Confidentiality, Data Security and Training Risks in Third-Party AI Platforms

Confidentiality remains a central concern when feeding client materials into third-party AI platforms. In the Freshfields–Anthropic deal, the vendor has stated that the firm’s data will not be used to train its models, an important boundary but only part of the risk picture. Client data confidentiality can be compromised not just by training, but by how information is processed, where it is stored, and how outputs are reused across matters. Legal teams must scrutinise whether prompts and results are logged, who can access them, and how long they persist. They should insist on contract terms that restrict data reuse, clarify hosting arrangements, and require robust security controls aligned with professional obligations. Integrating external AI into existing document management and review workflows also increases complexity: misconfigurations or informal workarounds can unintentionally expose sensitive material. Treat every AI interaction as a potential disclosure event, and align policies, technical settings and user training around that assumption.

A Practical Checklist for Evaluating Legal AI Assistants

In-house counsel and law firms adopting legal AI assistants should apply a structured evaluation checklist. First, governance: define where AI is permitted in litigation and transactions, and require documented human review of all substantive outputs. Second, disclosure and supervision: decide when to inform courts or clients about AI in litigation filings, and ensure partners or senior in-house lawyers remain accountable for final content. Third, client data confidentiality and security: confirm that prompts and outputs are encrypted, access-controlled, and excluded from model training unless explicitly agreed.
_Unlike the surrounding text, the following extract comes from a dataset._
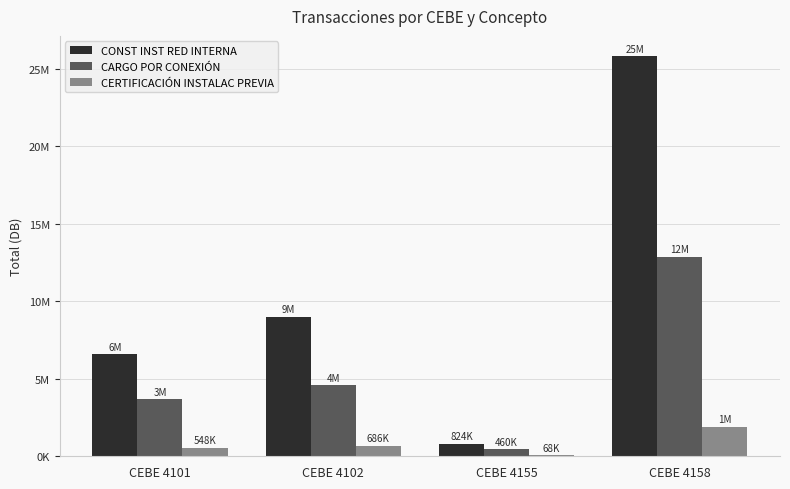

What are all the series names shown in the legend?

CONST INST RED INTERNA, CARGO POR CONEXIÓN, CERTIFICACIÓN INSTALAC PREVIA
Fourth, AI liability in law and contracts: negotiate vendor terms covering error handling, audit rights, model change notices and clear allocations of responsibility, while recognising that professional liability ultimately rests with the lawyer. Finally, training and monitoring: educate users on tool limits, track incidents of AI error or “subtle distortion,” and adjust policies as case law and technology evolve. Treat AI as powerful but fallible infrastructure, not an autonomous decision-maker.